2.6

2.3K 168 20
                                    

Cengiz Asoğlu

Kayıplar.

Hayatımın geneline hakim olan bu sözcük, belki de birçok şeyi özetlerdi. Ansızın kapıyı çalan bir grup askeri, bir sabah elimi bırakıp başka bir adama giden annemi, kaçırdığım fırsatları, kaçtığım hayatımı; bu sabah aldığım telefonu.

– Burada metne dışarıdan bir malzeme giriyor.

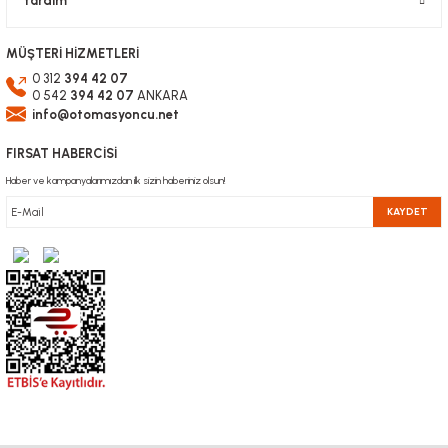
Yardım
MÜŞTERİ HİZMETLERİ
0 312
394 42 07
0 542
394 42 07
ANKARA
info@otomasyoncu.net
FIRSAT HABERCİSİ
Haber ve kampanyalarımızdan ilk sizin haberiniz olsun!
KAYDET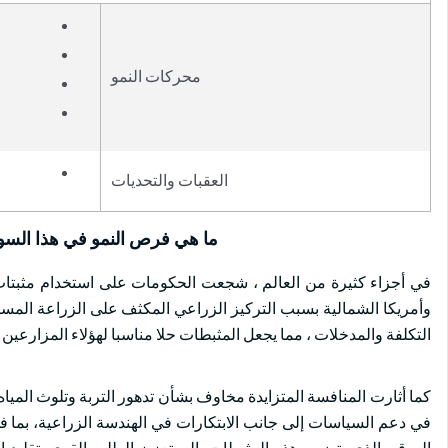
محركات النمو
العقبات والتحديات
ما هي فرص النمو في هذا الس
في أجزاء كثيرة من العالم ، شجعت الحكومات على استخدام مثبتات 
وأمريكا الشمالية بسبب التركيز الزراعي المكثف على الزراعة المس
التكلفة والمدخلات ، مما يجعل المثبطات حلا مناسبا لهؤلاء المزارعين ا
كما أثارت المنافسة المتزايدة مخاوف بشأن تدهور التربة وتلوث المياه ا
في دعم السياسات إلى جانب الابتكارات في الهندسة الزراعية، بما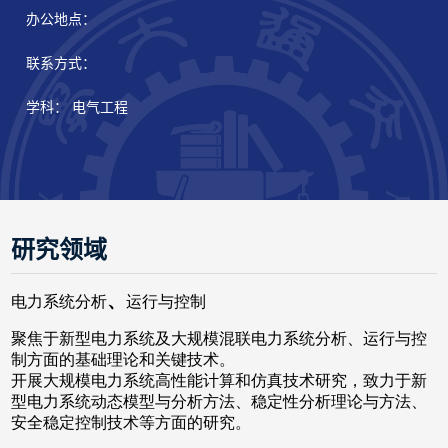
办公地点：
联系方式：
学科： 电气工程
研究领域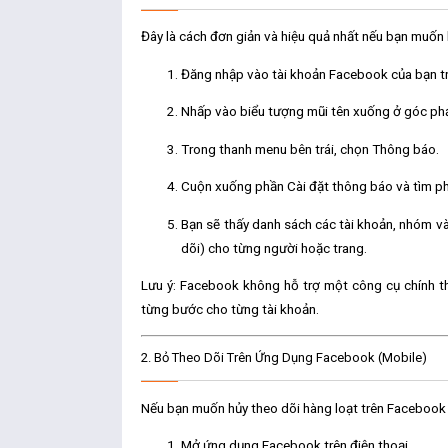
Đây là cách đơn giản và hiệu quả nhất nếu bạn muốn
Đăng nhập vào tài khoản Facebook của bạn tr
Nhấp vào
biểu tượng mũi tên xuống
ở góc phả
Trong thanh menu bên trái, chọn
Thông báo
.
Cuộn xuống phần
Cài đặt thông báo
và tìm p
Bạn sẽ thấy danh sách các tài khoản, nhóm và
dõi) cho từng người hoặc trang.
Lưu ý:
Facebook không hỗ trợ một công cụ chính thứ
từng bước cho từng tài khoản.
2.
Bỏ Theo Dõi Trên Ứng Dụng Facebook (Mobile)
Nếu bạn muốn
hủy theo dõi hàng loạt trên Facebook
Mở ứng dụng
Facebook
trên điện thoại.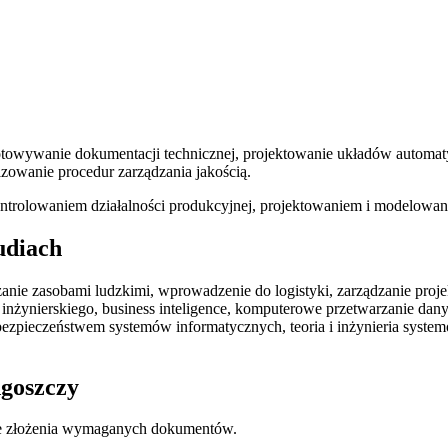
towywanie dokumentacji technicznej, projektowanie układów automaty
izowanie procedur zarządzania jakością.
kontrolowaniem działalności produkcyjnej, projektowaniem i modelow
udiach
nie zasobami ludzkimi, wprowadzenie do logistyki, zarządzanie projek
a inżynierskiego, business inteligence, komputerowe przetwarzanie da
bezpieczeństwem systemów informatycznych, teoria i inżynieria syste
dgoszczy
ie złożenia wymaganych dokumentów.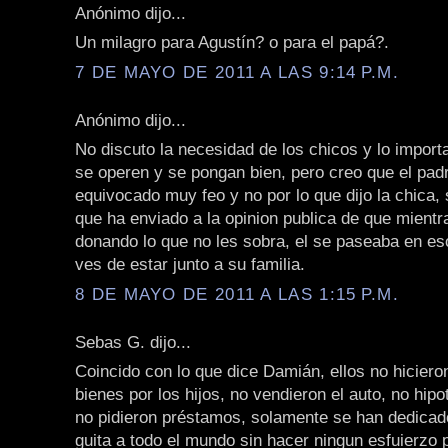
Anónimo dijo...
Un milagro para Agustín? o para el papá?.
7 DE MAYO DE 2011 A LAS 9:14 P.M.
Anónimo dijo...
No discuto la necesidad de los chicos y lo import
se operen y se pongan bien, pero creo que el pad
equivocado muy feo y no por lo que dijo la chica, 
que ha enviado a la opinion publica de que mientr
donando lo que no les sobra, el se paseaba en es
ves de estar junto a su familia.
8 DE MAYO DE 2011 A LAS 1:15 P.M.
Sebas G. dijo...
Coincido con lo que dice Damián, ellos no hicier
bienes por los hijos, no vendieron el auto, no hipo
no pidieron préstamos, solamente se han dedica
guita a todo el mundo sin hacer ningun esfuierzo p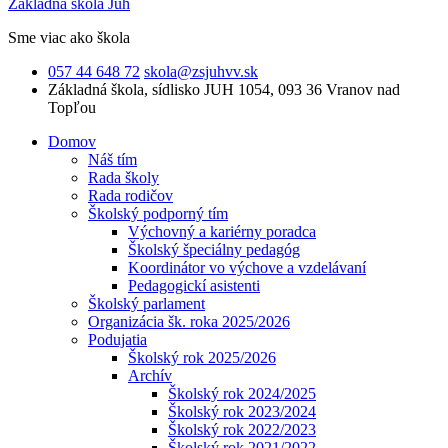
Základná škola Juh
Sme viac ako škola
057 44 648 72
skola@zsjuhvv.sk
Základná škola,
sídlisko JUH 1054, 093 36 Vranov nad
Topľou
Domov
Náš tím
Rada školy
Rada rodičov
Školský podporný tím
Výchovný a kariérny poradca
Školský špeciálny pedagóg
Koordinátor vo výchove a vzdelávaní
Pedagogickí asistenti
Školský parlament
Organizácia šk. roka 2025/2026
Podujatia
Školský rok 2025/2026
Archív
Školský rok 2024/2025
Školský rok 2023/2024
Školský rok 2022/2023
Školský rok 2021/2022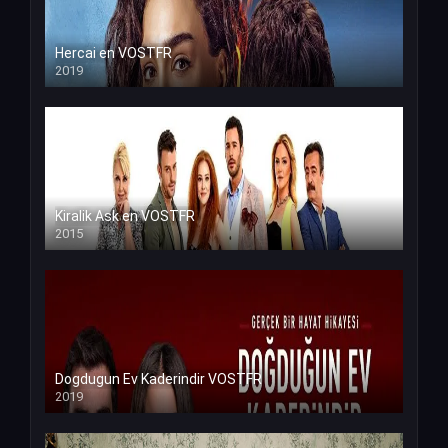
Hercai en VOSTFR
2019
Kiralik Ask en VOSTFR
2015
Dogdugun Ev Kaderindir VOSTFR
2019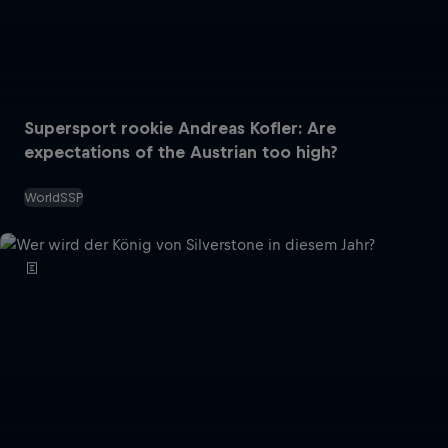
Supersport rookie Andreas Kofler: Are
expectations of the Austrian too high?
WorldSSP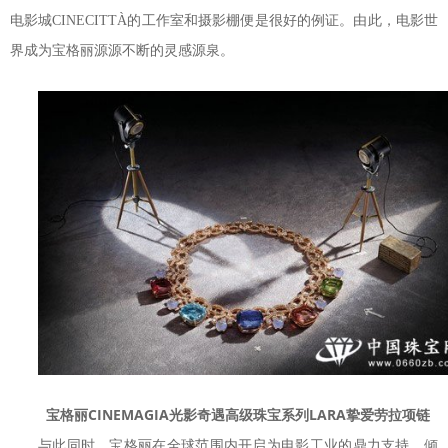
电影城CINECITTÀ的工作室和摄影棚便是很好的例证。由此，电影世
界成为宝格丽源源不断的灵感源泉。
宝格丽CINEMAGIA光影奇遇高级珠宝系列LARA挚爱劳拉项链
与此同时，宝格丽在全球范围内开启为电影工业的鼎力支持，倾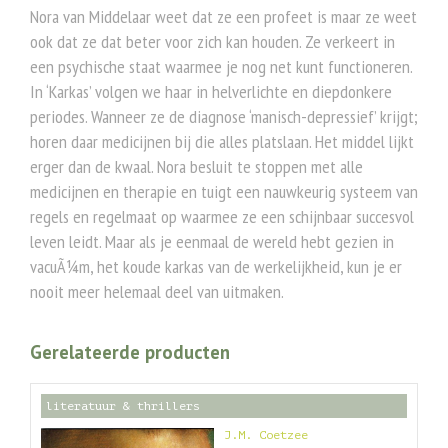
Nora van Middelaar weet dat ze een profeet is maar ze weet
ook dat ze dat beter voor zich kan houden. Ze verkeert in
een psychische staat waarmee je nog net kunt functioneren.
In ‘Karkas’ volgen we haar in helverlichte en diepdonkere
periodes. Wanneer ze de diagnose ‘manisch-depressief’ krijgt;
horen daar medicijnen bij die alles platslaan. Het middel lijkt
erger dan de kwaal. Nora besluit te stoppen met alle
medicijnen en therapie en tuigt een nauwkeurig systeem van
regels en regelmaat op waarmee ze een schijnbaar succesvol
leven leidt. Maar als je eenmaal de wereld hebt gezien in
vacuÃ¼m, het koude karkas van de werkelijkheid, kun je er
nooit meer helemaal deel van uitmaken.
Gerelateerde producten
literatuur & thrillers
J.M. Coetzee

Bu sefer beklenmedik yerden gelmediği için kendimi şanslı görecek kadar kayıp vermiştim.

Akıp giden yol, İzmir'e kalan kilometreyi gittikçe düşüren levhalar, klimanın yapay sıcaklığı ve yan koltukta oturan en yakın arkadaşım ile evime, dedemi uğurlamaya, gidiyordum.

Çok fazla anı biriktirememiştim onunla. Asker bir babanın çocuğu olmak gurbete doğmaktı, dedeni bayramlarda belki iki üç gün görmekti ama o iki üç günde bile dimdik, tüm evlatları ile gurur duyan dağ gibi adamı görmek iyiydi işte.

Bize veda edeli bir seneden fazla olmuştu, makine bağlandığı andan itibaren zaten şansı olmadığını biliyorduk. İlerleyen yaşının atlatmasına müsaade etmeyeceği açıktı ama orada nefes alıyordu işte, şimdi onu toprağa vermek için yola çıkmak derin bir nefes verme isteği doğuruyordu.

"Cengiz?" diyen Timuçin ile yoldan bakışlarımı çektim. "Telefonun," diyerek vitesin hemen önündeki boşlukta duran telefonumu işaret ettiğinde gözüm 'Dilek Karataş' yazısına kaydı. Elim kapatma düğmesini çabucak buldu, yola bakmaya devam ederken çalan telefonu susturdum.

"Belki cenaze için arıyordur?"

Güldüm.

Evlat, ailenin sınavıdır diye boşuna diyorlardı.

Asıl aile sınavdı, varlığı ile de yokluğu ile de. Toprağın altına koyuyordun, yokluğu kalbinin içini buz gibi yapıyordu. Nefes almaya devam ediyordu, bu sefer varlığı kalbini öfkenin harlı ateşiyle yakıyordu.

Anne olmak, kulağa ne kadar ulvi geliyordu. Bir de benim annem olmuş kadına bakıyordum, dedem ölür ölmez belki de aklına gelmeyen numaramı defalarca aramış; sözde baş sağlığı verme bahanesiyle hak ettiğini düşündüğü paraların peşine düşmüştü. Benim peşime bu kadar düşmemişti.

Gerçi, peşime düşecek olan bir sabah elimi bırakıp başka bir adama gitmezdi.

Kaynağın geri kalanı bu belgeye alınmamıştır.